-- Records for this exercise follows --
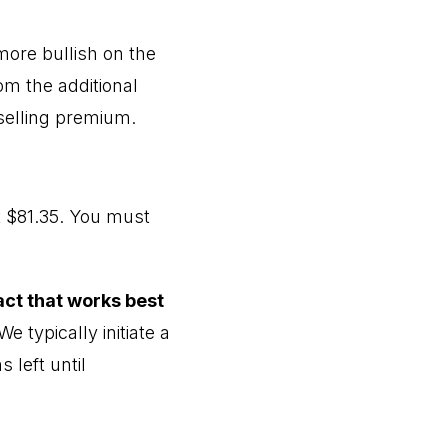
more bullish on the
om the additional
 selling premium.
 $81.35. You must
act that works best
e typically initiate a
 left until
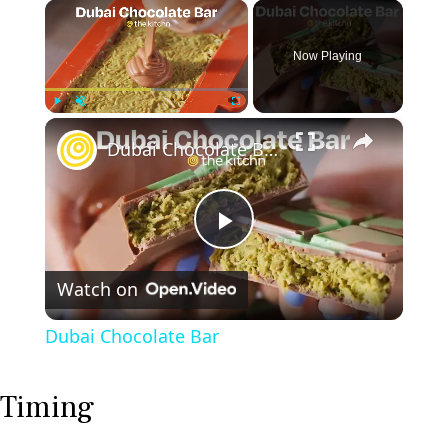
×
Now Playing
×
Play
Unmute
Fullscreen
Dubai Chocolate Bar
P
Watch on
l
Dubai Chocolate Bar
a
Timing
y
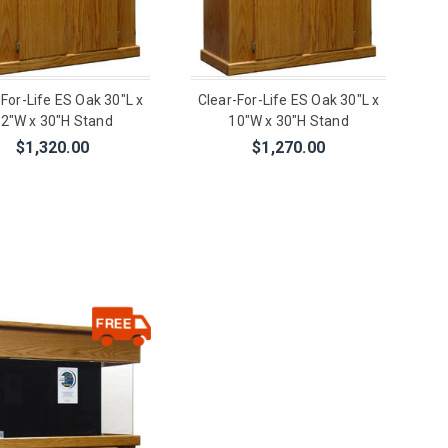
-For-Life ES Oak 30"L x
Clear-For-Life ES Oak 30"L x
2"W x 30"H Stand
10"W x 30"H Stand
$1,320.00
$1,270.00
-- Records for this exercise concluded --
Problem requirements:
Please return every line of the records above that contains the word "Life".

Output:
-For-Life ES Oak 30"L x
Clear-For-Life ES Oak 30"L x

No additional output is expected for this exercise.